La fratellanza – transnazionale e transculturale – verso l’estraneo (in tempi non sospetti)

Giuseppe Giusti, l’empatico antropologo culturale ante-litteram

Di tanto in tanto mi tornava in mente, la famosa poesia di Giuseppe Giusti – Sant’Ambrogio, 1846 – uno degli emblemi della nostra letteratura risorgimentale.

Stamane qualcosa – giocavo, nella mia testa, con il termine gabellare – me l’ha riproposta in piena coscienza; tanto che sono andato a cercare quei versi.

Ed eccoli qui, a questo link. Poesia magica e bella, direi (come l’isola non trovata di gucciniana memoria… ma questo è un altro discorso! 😊)

Bella è bella, questa intensa e godibilissima lirica. Leggibilissima e comprensibile, davvero, già in prima lettura.

E – son persuaso – attualissima più che mai, in quanto – in tempi non sospetti, 1846, cioè in epoca di poco precedente alla I Guerra d’Indipendenza – al di là dei contingenti conflitti politici nazionali – patrioti italiani vs impero austriaco – rivela qualcosa di grandioso e potente.

Che cosa?

Ma la forza, sotterranea eppur incontrovertibile, della fratellanza transnazionale e transculturale.

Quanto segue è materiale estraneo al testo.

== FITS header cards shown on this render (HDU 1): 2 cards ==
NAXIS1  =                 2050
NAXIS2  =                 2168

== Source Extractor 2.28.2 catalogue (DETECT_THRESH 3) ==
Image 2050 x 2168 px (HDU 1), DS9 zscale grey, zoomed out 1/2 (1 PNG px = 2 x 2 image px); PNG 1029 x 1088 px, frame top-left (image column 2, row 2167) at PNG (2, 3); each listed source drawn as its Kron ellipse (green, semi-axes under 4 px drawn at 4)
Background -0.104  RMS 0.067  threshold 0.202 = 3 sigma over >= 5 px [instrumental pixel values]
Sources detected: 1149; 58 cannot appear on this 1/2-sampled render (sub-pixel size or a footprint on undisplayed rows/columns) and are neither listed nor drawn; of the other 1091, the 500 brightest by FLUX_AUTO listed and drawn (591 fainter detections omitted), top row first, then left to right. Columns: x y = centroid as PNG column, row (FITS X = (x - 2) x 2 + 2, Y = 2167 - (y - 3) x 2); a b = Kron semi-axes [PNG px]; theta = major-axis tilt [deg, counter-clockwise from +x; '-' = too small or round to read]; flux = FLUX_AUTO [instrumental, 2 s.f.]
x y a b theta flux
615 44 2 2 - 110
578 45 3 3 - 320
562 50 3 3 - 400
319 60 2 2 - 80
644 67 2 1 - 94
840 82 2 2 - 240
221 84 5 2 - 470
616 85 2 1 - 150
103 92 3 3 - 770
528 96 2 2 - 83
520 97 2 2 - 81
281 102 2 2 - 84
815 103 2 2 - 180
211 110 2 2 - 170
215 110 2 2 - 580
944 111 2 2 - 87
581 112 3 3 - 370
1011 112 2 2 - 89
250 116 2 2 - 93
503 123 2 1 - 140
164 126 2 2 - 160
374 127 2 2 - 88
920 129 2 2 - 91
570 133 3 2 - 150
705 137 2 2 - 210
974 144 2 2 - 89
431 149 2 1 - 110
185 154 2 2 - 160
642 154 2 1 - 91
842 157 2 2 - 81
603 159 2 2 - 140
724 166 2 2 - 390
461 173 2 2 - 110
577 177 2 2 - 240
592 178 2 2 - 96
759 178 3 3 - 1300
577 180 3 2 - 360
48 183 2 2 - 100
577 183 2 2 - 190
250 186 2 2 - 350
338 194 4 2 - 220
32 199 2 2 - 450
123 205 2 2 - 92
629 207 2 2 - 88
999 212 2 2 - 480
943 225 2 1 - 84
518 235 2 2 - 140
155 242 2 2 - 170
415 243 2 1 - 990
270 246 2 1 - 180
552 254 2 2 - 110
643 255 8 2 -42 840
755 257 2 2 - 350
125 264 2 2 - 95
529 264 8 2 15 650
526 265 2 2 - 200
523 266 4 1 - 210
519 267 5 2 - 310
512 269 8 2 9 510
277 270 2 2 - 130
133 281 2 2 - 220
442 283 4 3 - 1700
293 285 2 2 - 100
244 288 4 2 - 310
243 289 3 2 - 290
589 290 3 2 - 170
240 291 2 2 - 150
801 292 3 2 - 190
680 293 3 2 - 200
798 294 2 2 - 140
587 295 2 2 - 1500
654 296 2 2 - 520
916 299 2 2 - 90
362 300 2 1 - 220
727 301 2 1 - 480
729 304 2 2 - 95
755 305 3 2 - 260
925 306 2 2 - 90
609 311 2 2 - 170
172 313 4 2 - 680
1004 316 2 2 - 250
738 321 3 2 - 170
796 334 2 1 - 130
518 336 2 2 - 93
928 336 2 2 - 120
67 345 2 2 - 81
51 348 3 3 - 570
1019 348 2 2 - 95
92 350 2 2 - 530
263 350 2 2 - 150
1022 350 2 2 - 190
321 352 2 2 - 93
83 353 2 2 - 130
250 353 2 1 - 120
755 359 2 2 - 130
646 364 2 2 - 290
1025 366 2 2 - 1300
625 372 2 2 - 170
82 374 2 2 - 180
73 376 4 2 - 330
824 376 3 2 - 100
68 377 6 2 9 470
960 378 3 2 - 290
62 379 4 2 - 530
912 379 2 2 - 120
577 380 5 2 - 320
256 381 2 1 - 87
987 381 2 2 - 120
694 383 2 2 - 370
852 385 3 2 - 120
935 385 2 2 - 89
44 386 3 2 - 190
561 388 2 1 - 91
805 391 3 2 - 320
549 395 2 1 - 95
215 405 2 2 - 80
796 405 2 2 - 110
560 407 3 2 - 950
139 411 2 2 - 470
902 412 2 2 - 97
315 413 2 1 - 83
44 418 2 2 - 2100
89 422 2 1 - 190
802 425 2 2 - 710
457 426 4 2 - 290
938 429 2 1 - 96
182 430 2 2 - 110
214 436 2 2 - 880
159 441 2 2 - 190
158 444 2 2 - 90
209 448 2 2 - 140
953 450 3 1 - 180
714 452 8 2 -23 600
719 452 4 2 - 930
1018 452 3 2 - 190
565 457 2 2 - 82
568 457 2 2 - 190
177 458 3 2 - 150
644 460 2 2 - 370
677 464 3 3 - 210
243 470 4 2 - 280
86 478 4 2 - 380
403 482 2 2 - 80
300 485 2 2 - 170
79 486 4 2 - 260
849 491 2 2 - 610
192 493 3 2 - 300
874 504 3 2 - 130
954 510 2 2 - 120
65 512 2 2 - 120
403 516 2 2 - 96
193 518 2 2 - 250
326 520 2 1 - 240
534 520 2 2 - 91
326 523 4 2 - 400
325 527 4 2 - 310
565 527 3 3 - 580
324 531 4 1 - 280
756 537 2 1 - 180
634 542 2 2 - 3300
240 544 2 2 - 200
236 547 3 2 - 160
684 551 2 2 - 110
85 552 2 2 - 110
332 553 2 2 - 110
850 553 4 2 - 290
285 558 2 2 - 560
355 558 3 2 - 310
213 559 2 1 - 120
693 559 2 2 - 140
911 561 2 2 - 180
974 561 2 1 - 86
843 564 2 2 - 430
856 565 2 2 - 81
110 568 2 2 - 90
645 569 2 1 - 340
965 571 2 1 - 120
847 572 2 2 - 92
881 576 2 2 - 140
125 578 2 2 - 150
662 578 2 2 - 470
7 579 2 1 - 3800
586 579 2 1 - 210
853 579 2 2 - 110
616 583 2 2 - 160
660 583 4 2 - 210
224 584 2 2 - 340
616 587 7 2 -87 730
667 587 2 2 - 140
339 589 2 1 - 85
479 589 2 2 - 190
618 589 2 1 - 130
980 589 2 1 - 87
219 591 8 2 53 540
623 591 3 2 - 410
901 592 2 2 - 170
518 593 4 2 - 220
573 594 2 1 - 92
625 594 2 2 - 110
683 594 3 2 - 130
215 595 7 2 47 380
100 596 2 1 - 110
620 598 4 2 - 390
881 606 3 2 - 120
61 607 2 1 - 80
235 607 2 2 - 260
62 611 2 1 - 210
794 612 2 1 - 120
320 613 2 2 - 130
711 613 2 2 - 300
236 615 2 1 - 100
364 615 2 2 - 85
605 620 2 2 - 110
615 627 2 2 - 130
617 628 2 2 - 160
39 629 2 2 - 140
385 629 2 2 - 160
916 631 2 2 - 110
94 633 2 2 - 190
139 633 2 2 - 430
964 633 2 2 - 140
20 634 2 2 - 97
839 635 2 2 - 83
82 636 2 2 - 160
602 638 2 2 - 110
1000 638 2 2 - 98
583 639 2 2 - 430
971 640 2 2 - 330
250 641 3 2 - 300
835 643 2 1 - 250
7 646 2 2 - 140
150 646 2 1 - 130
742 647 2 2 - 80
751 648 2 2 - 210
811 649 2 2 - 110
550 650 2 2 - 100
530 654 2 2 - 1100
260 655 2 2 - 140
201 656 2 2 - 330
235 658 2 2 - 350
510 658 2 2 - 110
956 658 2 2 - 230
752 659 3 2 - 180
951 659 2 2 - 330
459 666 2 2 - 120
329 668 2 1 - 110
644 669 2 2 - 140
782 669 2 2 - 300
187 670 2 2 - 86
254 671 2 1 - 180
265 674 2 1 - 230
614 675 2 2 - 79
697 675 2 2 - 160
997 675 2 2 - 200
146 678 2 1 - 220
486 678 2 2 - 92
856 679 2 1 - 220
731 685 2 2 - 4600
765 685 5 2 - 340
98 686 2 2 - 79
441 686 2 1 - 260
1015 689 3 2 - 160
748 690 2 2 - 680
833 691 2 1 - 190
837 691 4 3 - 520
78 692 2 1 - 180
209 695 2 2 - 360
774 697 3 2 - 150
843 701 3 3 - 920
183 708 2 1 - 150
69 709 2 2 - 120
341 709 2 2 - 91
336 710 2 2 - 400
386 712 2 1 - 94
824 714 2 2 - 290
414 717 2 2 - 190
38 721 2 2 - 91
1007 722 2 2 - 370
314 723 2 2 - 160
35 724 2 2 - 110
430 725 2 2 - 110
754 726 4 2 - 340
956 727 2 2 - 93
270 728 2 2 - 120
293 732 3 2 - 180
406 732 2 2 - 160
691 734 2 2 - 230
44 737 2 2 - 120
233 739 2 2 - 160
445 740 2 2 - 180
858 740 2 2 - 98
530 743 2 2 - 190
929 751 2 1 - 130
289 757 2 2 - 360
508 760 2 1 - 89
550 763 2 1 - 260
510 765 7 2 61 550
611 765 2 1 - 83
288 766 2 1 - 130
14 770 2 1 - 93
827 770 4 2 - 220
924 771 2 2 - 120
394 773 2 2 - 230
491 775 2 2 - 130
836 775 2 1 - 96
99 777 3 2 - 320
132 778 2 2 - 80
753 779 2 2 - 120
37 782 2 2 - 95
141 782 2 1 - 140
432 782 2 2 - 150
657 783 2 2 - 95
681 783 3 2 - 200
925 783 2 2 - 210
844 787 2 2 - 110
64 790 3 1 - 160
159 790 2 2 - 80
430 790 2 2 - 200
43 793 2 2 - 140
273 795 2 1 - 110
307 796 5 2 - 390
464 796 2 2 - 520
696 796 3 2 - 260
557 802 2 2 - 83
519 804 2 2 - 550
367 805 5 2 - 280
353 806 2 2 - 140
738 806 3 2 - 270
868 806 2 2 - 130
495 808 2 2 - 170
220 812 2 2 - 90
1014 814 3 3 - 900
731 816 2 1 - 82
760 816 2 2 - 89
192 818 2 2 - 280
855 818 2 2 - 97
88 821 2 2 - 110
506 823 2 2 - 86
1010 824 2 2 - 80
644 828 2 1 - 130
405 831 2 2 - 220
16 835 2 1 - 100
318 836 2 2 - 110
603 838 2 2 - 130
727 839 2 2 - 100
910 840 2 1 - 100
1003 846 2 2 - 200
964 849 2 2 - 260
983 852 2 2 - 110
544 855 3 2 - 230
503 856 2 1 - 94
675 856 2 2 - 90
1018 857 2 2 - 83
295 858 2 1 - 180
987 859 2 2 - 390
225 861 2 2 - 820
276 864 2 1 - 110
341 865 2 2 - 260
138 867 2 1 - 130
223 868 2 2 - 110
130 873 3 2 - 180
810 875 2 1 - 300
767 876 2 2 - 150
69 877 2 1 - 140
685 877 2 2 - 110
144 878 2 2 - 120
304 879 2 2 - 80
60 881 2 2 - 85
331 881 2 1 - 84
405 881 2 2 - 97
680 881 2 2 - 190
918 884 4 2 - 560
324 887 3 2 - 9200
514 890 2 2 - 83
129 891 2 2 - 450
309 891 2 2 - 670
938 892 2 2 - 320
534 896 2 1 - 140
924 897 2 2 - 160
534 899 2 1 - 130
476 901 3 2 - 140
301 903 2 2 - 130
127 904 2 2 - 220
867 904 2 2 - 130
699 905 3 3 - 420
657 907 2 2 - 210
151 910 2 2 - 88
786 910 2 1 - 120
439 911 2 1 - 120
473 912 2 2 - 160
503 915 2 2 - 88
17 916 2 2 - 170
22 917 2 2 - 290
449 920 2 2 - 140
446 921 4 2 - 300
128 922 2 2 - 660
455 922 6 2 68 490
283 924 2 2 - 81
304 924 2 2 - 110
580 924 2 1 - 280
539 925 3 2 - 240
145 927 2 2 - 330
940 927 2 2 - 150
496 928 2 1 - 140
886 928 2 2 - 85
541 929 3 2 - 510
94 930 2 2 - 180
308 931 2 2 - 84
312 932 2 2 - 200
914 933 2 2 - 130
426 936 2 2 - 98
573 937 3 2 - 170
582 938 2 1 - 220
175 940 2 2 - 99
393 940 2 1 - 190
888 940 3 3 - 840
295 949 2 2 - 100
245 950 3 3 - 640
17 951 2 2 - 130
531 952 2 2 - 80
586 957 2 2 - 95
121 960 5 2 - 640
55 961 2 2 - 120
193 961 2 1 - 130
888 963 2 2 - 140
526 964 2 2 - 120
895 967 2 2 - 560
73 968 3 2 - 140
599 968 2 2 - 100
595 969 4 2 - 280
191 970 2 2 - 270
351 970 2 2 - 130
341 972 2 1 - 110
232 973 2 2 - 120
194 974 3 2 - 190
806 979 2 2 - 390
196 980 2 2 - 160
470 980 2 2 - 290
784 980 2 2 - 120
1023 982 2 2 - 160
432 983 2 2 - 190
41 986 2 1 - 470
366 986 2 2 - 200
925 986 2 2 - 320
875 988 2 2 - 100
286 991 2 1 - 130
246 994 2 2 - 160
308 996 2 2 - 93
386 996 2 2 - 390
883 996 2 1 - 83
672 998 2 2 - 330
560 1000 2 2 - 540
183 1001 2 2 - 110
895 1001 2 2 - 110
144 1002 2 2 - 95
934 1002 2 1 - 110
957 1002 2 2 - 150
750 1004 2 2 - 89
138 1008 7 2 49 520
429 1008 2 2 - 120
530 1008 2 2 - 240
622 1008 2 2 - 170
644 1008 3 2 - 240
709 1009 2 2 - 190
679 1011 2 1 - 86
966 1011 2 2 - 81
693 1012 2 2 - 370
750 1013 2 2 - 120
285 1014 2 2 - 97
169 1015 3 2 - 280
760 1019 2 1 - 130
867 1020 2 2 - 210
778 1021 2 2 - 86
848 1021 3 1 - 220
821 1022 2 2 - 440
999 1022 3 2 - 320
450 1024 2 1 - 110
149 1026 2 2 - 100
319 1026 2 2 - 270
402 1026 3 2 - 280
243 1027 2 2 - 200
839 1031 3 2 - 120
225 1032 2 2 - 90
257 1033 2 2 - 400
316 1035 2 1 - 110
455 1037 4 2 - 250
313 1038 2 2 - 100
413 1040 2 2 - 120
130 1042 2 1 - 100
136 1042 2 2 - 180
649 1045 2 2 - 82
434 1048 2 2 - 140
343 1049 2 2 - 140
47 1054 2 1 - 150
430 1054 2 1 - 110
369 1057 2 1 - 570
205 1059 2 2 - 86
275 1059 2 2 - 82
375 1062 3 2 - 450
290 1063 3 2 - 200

Nel caso specifico, vale a dire nell’episodio così gustosamente narrato dal Giusti, ci sono alcuni elementi che si fanno mediatori di questo processo.

In primis, la sede o luogo dell’azione: la magnifica basilica milanese-romanica di Sant’Ambrogio.

Ma, solamente questo, certo non basterebbe; in quanto effettivo catalizzatore di questa subliminale reazione – elemento di cambiamento, vettore di trasformazione – sarà soprattutto la musica: dapprima un coro di Giuseppe Verdi, poi un lento e solenne cantico tedesco.

Perché effettivamente sono, questi elementi, quanto serve e quanto basta per attivare, nel protagonista della lirica, i necessari processi biologico-psicologici – appartenenti alla nostra specie – di empatia, di comunicazione e identificazione umani; ciò financo verso il presunto o reale nemico, verso lo straniero, l’estraneo: verso colui che – scriverà nel secolo successivo Erich Fromm – non ha alcun punto di contatto con noi. Eppure con il quale, il protagonista della poesia di Giuseppe Giusti (l’uomo Giuseppe Giusti medesimo?), riesce a stabilire alla fine un nesso, un legame, un ponte. Ciò a dispetto di qualsiasi dominante e contingente conflitto e forma d’odio: nazionale, politico, culturale, razziale.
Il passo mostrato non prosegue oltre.